▶ [ACTIVITY 1] In the decomposition tutorial, what has to be explicitly provided in order to decompose the mixtures using NNLS?
▶ [ACTIVITY 2] Reproduce the stretch of the decomposition tutorial from "from pyspc_unmix.decomposition import" through "ax.set_ylabel(nnls.names[1])".

▶ [DOCUMENT SECTION]
*** Begin section ***
Note that pca[i, :k, l:].reconstrunctions is equivalent to pca[:, :k, :].reconstructions[i, l:]. However, the former is more efficeint as it slices the data before reconstruction, while the latter first reconstructs the whole data and then slices it.

# Reconstruction and slicing
fig, axs = plt.subplots(4, 1, figsize=(6, 6), layout="tight", sharex=True, sharey=True)
i = 11
axs[0].plot(x, mixtures[i,:], "k-", alpha=1, label="Original")
axs[1].plot(x, pca[i,:,:].D, "b--", alpha=0.7, label="Reconstructed all PCs")
axs[2].plot(x, pca[i,:1,:].D.T, "r--", alpha=0.7, label="Reconstructed 1 PC")
axs[3].plot(x[40:80], pca[i, 2:, 40:80].D.T, "g--", alpha=0.7, label="Reconstructed 3-15 PCs (short)")
for ax in axs:
    ax.legend()

Decomposition: NNLS

from pyspc_unmix.decomposition import NNLSDecomposition

# Decompose mixtures using NNLS
# For this the loadings have to be explicitly provided.
nnls = NNLSDecomposition(noisy_mixtures, ems=true_ems, names="EM")

# Now the same interface can be used to access the loadings and scores
fig, ax = plt.subplots(figsize=(6, 4), layout="tight")
ax.plot(nnls.scores[:, 0], nnls.scores[:, 1], ".")
ax.set_xlabel(nnls.names[0])
ax.set_ylabel(nnls.names[1])

# Similarly, reconstruction and slicing can be done
fig, axs = plt.subplots(4, 1, figsize=(6, 6), layout="tight", sharex=True, sharey=True)
i = 11
axs[0].plot(x, mixtures[i,:], "k-", alpha=1, label="Original")
axs[1].plot(x, nnls[i,:,:].D, "b--", alpha=0.7, label="Reconstructed all EMs")
axs[2].plot(x, nnls[i,:1,:].D.T, "r--", alpha=0.7, label="Reconstructed 1 EM")
axs[3].plot(x[40:90], nnls[i, 1:, 40:90].D.T, "g--", alpha=0.7, label="Reconstructed without 1st EM (short)")
for ax in axs:
    ax.legend()

Decomposition: EMSC

Although EMSC it is not intuitive to think about EMSC as $X = C \times S$ decomposition, in practice, it is implemented as such with just slightly adjusted $S$ matrix that includes other components such as polynomials. Therefore, it might be convinient to think about EMSC in terms of decomposition and components slicing.
*** End section ***
▶ [DATASET SECTION]
*** Begin section ***
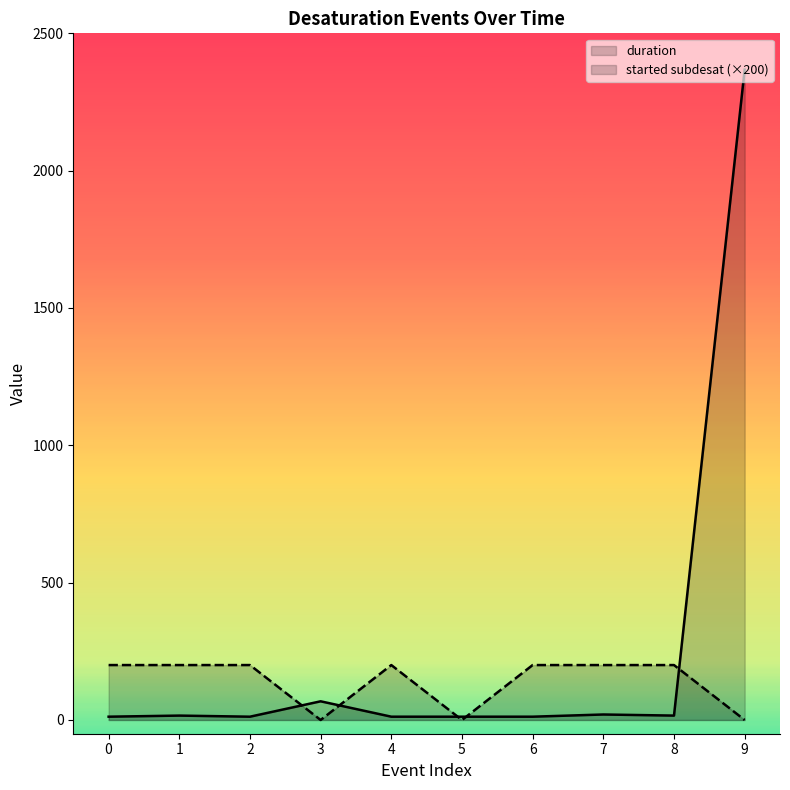

What is the average value of the duration series?

255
*** End section ***
▶ [WORKED SOLUTION 1] The loadings.

▶ [WORKED SOLUTION 2]
from pyspc_unmix.decomposition import NNLSDecomposition

# Decompose mixtures using NNLS
# For this the loadings have to be explicitly provided.
nnls = NNLSDecomposition(noisy_mixtures, ems=true_ems, names="EM")

# Now the same interface can be used to access the loadings and scores
fig, ax = plt.subplots(figsize=(6, 4), layout="tight")
ax.plot(nnls.scores[:, 0], nnls.scores[:, 1], ".")
ax.set_xlabel(nnls.names[0])
ax.set_ylabel(nnls.names[1])